This source code is switching on a string in C. How does it do that?

I'm reading through some emulator code and I've countered something truly odd:

switch (reg){
    case 'eax':
    /* and so on*/
}

How is this possible? I thought you could only switch on integral types. Is there some macro trickery going on?


Solution 1:

(Only you can answer the "macro trickery" part - unless you paste up more code. But there's not much here for macros to work on - formally you are not allowed to redefine keywords; the behaviour on doing that is undefined.)

In order to achieve program readability, the witty developer is exploiting implementation defined behaviour. 'eax' is not a string, but a multi-character constant. Note very carefully the single quotation characters around eax. Most likely it is giving you an int in your case that's unique to that combination of characters. (Quite often each character occupies 8 bits in a 32 bit int). And everyone knows you can switch on an int!

Finally, a standard reference:

The C99 standard says:

6.4.4.4p10: "The value of an integer character constant containing more than one character (e.g., 'ab'), or containing a character or escape sequence that does not map to a single-byte execution character, is implementation-defined."

Solution 2:

According to the C Standard (6.8.4.2 The switch statement)

3 The expression of each case label shall be an integer constant expression...

and (6.6 Constant expressions)

6 An integer constant expression shall have integer type and shall only have operands that are integer constants, enumeration constants, character constants, sizeof expressions whose results are integer constants, and floating constants that are the immediate operands of casts. Cast operators in an integer constant expression shall only convert arithmetic types to integer types, except as part of an operand to the sizeof operator.

Now what is 'eax'?

The C Standard (6.4.4.4 Character constants)

2 An integer character constant is a sequence of one or more multibyte characters enclosed in single-quotes, as in 'x'...

So 'eax' is an integer character constant according to the paragraph 10 of the same section

  1. ...The value of an integer character constant containing more than one character (e.g., 'ab'), or containing a character or escape sequence that does not map to a single-byte execution character, is implementation-defined.

So according to the first mentioned quote it can be an operand of an integer constant expression that may be used as a case label.

Pay attention to that a character constant (enclosed in single quotes) has type int and is not the same as a string literal (a sequence of characters enclosed in double quotes) that has a type of a character array.

Solution 3:

As other have said, this is an int constant and its actual value is implementation-defined.

I assume the rest of the code looks something like

if (SOMETHING)
    reg='eax';
...
switch (reg){
    case 'eax':
    /* and so on*/
}

You can be sure that 'eax' in the first part has the same value as 'eax' in the second part, so it all works out, right? ... wrong.
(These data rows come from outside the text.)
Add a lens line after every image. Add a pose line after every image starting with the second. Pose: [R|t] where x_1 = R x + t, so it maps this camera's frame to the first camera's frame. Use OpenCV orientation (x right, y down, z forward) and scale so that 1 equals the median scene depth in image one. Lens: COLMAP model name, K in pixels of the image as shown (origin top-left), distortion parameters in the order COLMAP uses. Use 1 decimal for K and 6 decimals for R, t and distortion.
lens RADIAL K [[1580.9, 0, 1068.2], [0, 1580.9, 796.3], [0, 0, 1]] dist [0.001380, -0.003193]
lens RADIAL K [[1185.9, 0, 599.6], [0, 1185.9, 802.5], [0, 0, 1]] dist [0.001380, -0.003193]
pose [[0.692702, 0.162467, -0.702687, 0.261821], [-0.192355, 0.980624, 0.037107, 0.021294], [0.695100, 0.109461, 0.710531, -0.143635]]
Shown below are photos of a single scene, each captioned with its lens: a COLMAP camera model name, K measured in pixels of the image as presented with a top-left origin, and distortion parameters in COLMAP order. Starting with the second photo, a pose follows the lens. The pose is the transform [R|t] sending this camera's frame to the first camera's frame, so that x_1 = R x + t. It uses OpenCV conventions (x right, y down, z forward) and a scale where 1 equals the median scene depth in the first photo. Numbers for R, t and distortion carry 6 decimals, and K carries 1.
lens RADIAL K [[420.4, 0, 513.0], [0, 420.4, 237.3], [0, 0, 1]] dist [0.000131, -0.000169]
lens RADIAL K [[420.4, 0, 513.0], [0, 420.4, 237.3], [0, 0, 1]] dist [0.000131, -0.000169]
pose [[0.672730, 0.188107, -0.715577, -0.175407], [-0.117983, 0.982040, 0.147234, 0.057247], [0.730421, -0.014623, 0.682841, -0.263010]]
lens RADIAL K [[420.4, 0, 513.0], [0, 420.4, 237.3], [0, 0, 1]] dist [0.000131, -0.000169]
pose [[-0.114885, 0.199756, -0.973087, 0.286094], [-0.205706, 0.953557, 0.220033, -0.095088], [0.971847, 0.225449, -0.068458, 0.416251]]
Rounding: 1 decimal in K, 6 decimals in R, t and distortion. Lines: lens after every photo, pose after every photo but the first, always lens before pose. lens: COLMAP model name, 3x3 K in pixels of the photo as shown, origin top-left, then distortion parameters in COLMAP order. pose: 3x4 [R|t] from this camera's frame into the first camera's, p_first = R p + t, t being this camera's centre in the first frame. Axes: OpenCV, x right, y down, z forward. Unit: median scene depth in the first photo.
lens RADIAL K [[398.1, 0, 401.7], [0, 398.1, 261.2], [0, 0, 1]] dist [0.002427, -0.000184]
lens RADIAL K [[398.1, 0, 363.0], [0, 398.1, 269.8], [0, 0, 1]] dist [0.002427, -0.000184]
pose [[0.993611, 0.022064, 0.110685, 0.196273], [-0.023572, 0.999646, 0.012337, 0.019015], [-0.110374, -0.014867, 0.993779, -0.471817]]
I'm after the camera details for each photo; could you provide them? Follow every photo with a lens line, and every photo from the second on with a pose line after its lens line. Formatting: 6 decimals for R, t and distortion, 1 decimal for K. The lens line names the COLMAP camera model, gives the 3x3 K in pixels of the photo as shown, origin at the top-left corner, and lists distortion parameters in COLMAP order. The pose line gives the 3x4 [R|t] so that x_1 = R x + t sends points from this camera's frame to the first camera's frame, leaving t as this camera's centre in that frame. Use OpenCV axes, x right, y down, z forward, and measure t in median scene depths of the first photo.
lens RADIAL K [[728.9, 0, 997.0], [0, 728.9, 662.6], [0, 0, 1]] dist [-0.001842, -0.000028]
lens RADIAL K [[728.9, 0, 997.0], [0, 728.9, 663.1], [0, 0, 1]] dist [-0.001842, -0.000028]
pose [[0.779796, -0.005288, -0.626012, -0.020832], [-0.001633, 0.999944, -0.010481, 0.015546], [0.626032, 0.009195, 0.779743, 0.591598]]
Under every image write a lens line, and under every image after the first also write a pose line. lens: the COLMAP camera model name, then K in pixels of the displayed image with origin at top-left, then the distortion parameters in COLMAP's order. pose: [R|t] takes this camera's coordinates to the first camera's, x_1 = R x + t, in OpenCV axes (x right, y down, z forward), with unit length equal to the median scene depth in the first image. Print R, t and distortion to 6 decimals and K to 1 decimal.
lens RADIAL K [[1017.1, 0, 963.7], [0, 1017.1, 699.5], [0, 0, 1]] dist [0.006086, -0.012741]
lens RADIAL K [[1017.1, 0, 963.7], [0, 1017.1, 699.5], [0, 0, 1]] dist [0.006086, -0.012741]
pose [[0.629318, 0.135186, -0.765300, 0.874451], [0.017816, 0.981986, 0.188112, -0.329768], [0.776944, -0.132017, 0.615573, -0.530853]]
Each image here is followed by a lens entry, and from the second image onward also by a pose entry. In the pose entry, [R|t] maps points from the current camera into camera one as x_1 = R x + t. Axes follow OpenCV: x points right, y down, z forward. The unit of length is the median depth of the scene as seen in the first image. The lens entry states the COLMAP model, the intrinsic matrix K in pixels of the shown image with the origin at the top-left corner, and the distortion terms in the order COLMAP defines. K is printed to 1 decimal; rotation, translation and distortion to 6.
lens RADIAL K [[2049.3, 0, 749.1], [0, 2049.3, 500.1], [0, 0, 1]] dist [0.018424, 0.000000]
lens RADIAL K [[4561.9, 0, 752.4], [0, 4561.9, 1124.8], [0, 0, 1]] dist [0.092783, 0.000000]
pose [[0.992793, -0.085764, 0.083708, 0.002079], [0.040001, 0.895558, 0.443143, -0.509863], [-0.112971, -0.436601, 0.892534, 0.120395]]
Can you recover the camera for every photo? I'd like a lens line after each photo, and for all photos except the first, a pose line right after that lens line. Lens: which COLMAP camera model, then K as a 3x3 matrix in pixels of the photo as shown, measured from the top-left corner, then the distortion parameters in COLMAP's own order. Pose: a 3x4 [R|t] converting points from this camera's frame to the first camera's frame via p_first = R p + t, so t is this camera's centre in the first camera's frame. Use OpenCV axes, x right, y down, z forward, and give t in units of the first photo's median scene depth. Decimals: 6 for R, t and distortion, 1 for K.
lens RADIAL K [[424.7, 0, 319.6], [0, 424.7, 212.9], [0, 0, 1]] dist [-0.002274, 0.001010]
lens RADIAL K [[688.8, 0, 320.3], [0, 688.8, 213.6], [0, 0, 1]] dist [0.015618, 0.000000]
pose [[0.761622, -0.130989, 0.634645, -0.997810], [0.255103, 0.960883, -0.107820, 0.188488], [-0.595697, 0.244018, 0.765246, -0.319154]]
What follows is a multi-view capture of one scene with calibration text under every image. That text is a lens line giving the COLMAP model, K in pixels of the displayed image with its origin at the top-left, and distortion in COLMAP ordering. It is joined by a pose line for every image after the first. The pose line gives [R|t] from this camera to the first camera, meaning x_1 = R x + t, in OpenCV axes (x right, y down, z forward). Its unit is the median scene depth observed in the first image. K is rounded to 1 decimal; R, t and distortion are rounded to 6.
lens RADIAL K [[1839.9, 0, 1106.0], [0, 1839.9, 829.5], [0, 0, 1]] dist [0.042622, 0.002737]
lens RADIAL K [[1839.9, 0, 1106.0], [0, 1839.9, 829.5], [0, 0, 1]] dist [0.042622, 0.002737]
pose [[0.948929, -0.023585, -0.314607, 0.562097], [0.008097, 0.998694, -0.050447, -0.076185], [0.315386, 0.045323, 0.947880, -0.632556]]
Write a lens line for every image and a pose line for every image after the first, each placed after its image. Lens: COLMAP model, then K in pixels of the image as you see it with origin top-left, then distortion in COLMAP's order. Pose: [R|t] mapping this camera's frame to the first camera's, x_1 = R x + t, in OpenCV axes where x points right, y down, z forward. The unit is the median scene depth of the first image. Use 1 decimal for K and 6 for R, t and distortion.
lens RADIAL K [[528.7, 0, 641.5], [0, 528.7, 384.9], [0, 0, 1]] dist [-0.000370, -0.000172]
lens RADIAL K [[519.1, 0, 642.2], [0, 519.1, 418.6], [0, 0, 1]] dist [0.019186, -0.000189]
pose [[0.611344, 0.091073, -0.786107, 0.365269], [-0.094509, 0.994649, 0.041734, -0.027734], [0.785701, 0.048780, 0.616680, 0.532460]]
In a comment @Davislor lists some possible values for 'eax':

... 0x65, 0x656178, 0x65617800, 0x786165, 0x6165, or something else

Notice the first potential value? That is just 'e', ignoring the other two characters. The problem is the program probably uses 'eax', 'ebx', and so on. If all these constants have the same value as 'e' you end up with

switch (reg){
    case 'e':
       ...
    case 'e':
       ...
    ...
}

This doesn't look too good, does it?

The good part about "implementation-defined" is that the programmer can check the documentation of their compiler and see if it does something sensible with these constants. If it does, home free.

The bad part is that some other poor fellow can take the code and try to compile it using some other compiler. Instant compile error. The program is not portable.

As @zwol pointed out in the comments, the situation is not quite as bad as I thought, in the bad case the code doesn't compile. This will at least give you an exact file name and line number for the problem. Still, you will not have a working program.